On February 12, 2004, the Senate Intelligence Committee announced that it had agreed to investigate the following list of items. The new report looks only at item E. We have not yet seen any reports, much less hearings or subpoenas, related to A-2, A-3, A-4, C, or G.
A. The matters set forth in the joint release of the Chairman and Vice Chairman on June 20, 2003:
1. the quantity and quality of U.S. intelligence on Iraqi weapons of mass destruction programs, ties to terrorist groups, Saddam Hussein’s threat to stability and security in the region, and his repression of his own people;
2. the objectivity, reasonableness, independence, and accuracy of the judgments reached by the Intelligence Community;
3. whether those judgments were properly disseminated to policy makers in the Executive Branch and Congress;
4. whether any influence was brought to bear on anyone to shape their analysis to support policy objectives; and
5. other issues we mutually identify in the course of the Committee’s review;
B. the collection of intelligence on Iraq from the end of the Gulf War to the commencement of Operation Iraqi Freedom;
C. whether public statements and reports and testimony regarding Iraq by U.S. Government officials made between the Gulf War period and the commencement of Operation Iraqi Freedom were substantiated by intelligence information;
D. the postwar findings about Iraq’s weapons of mass destruction and weapons programs and links to terrorism and how they compare with prewar assessments;
E. prewar intelligence assessments about postwar Iraq;
F. any intelligence activities relating to Iraq conducted by the Policy Counterterrorism Evaluation Group (PCTEG) and the Office of Special Plans within the Office of the Under Secretary of Defense for Policy; and
G. the use by the Intelligence Community of information provided by the Iraqi National Congress (INC).
Senate Intelligence Committee Chair Russ Feingold (D-WI) tries to put the best spin on the current report that he can:
“The report released today by the Senate Intelligence Committee underscores that the Administration was indifferent to the predicted negative consequences of the war in Iraq.
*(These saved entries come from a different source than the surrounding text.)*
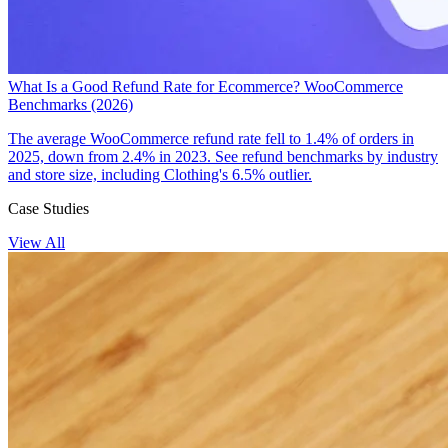
What Is a Good Refund Rate for Ecommerce? WooCommerce
Benchmarks (2026)
The average WooCommerce refund rate fell to 1.4% of orders in
2025, down from 2.4% in 2023. See refund benchmarks by industry
and store size, including Clothing's 6.5% outlier.
Case Studies
View All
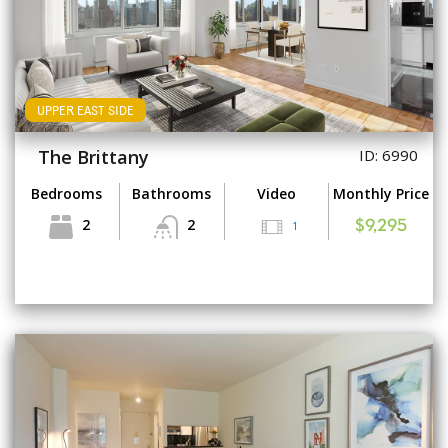
UPPER EAST SIDE
The Brittany
ID: 6990
Bedrooms
Bathrooms
Video
Monthly Price
2
2
1
$9,295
The intelligence community’s assessments, made prior to the war and widely disseminated within the Administration, also directly contradict many of the assertions made at the time by the Administration. The intelligence assessments available to the Administration before the war directly contradicted assertions that the war would help us fight al Qaeda. The intelligence community assessed that, as a result of the war, al Qaeda would probably see an opportunity to accelerate its operational tempo and increase terrorist attacks, terrorist groups would probably be encouraged to take advantage of a volatile security environment to launch attacks within Iraq and al Qaeda would try to take advantage of US attention on postwar Iraq to reestablish its presence in Afghanistan. The war’s devastating impact on the fight against al Qaeda and on our national security has been apparent for some time. That the Administration was warned of the negative consequences before the war shows just how reckless it was.”
True enough. Serious enough. Impeachable enough. But not what is needed to shake the capital of the empire. The clock is ticking, Chairman Rockefeller. The bodies are piling up.